Supplied data:
-- Opening Marker --

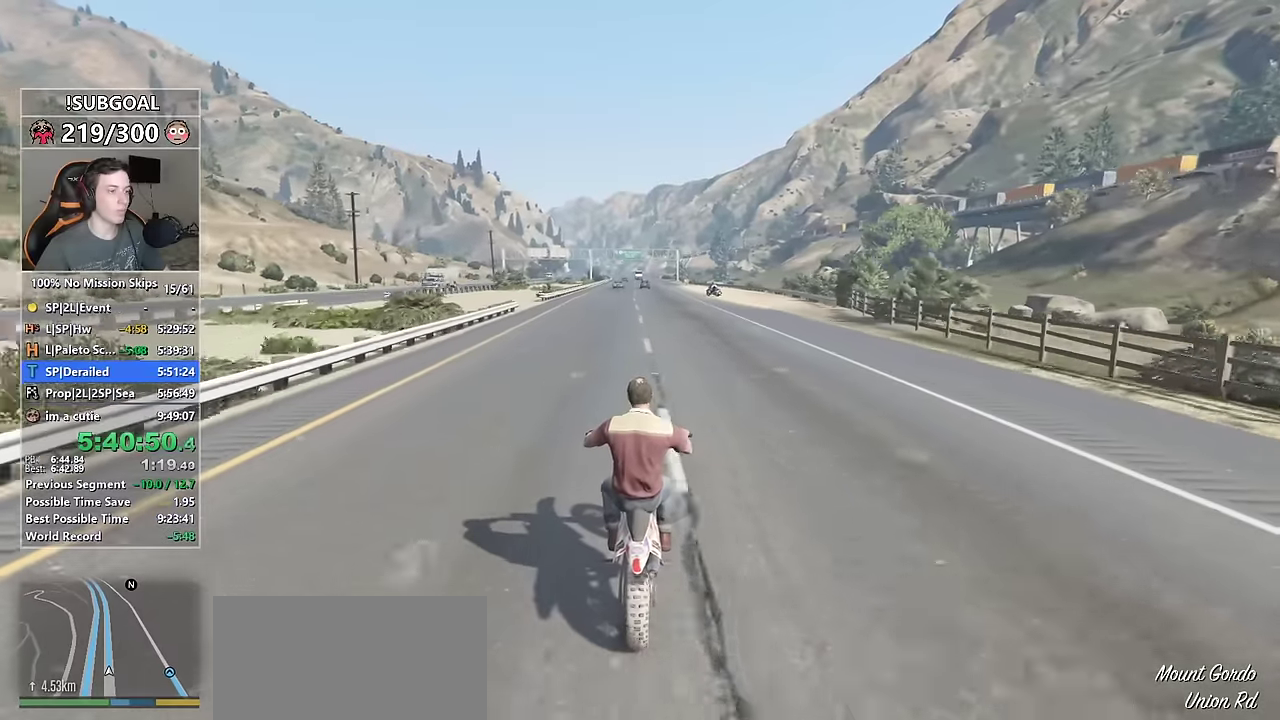
{"keys": ["ctrl", "w"], "mouse": [], "events": []}
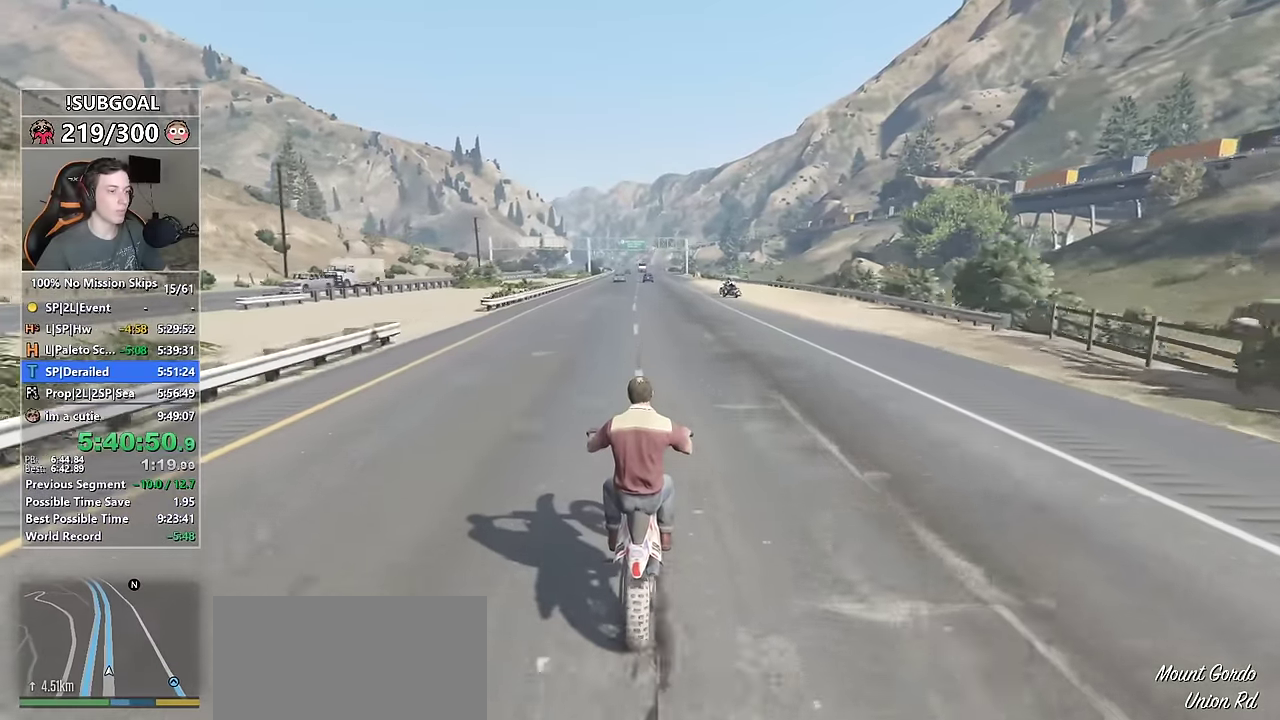
{"keys": ["ctrl", "w"], "mouse": [], "events": []}
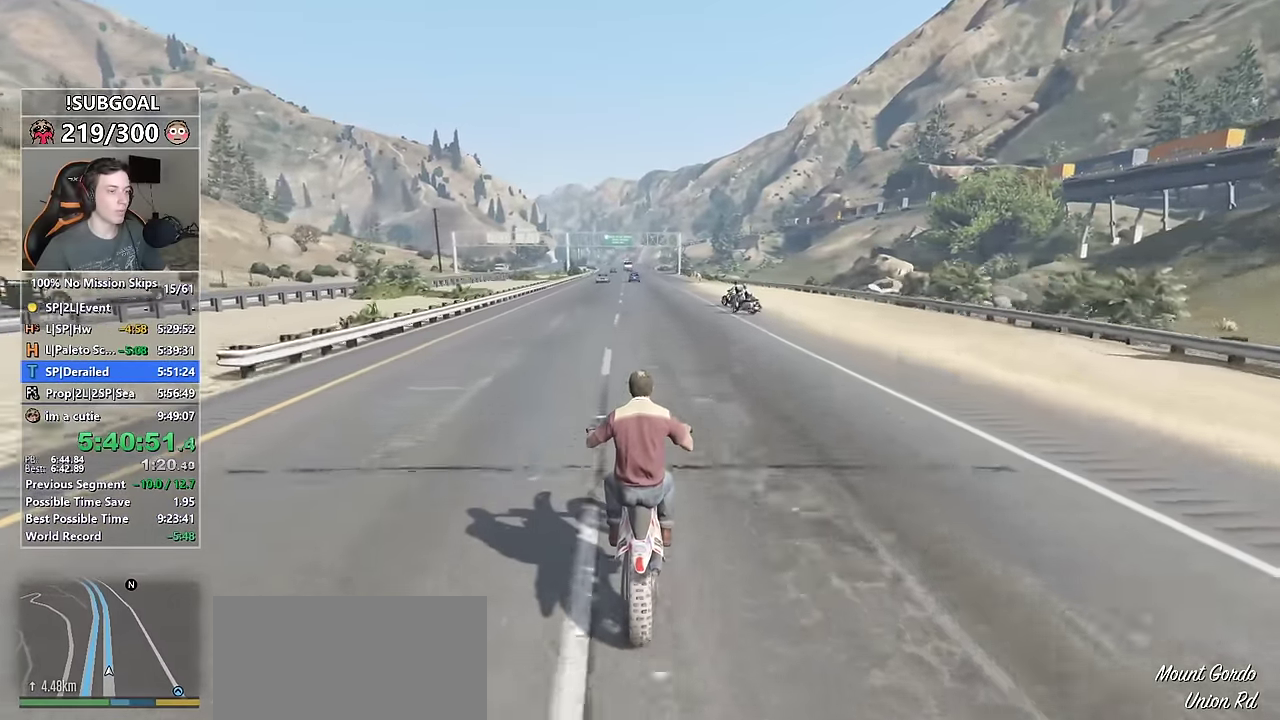
{"keys": ["ctrl", "w"], "mouse": [], "events": []}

-- Closing Marker --

Directions: Please retype the data exactly, but do not carry over any picture.

Written answer:
{"keys": ["ctrl", "w"], "mouse": [], "events": []}
{"keys": ["ctrl", "w"], "mouse": [], "events": []}
{"keys": ["ctrl", "w"], "mouse": [], "events": []}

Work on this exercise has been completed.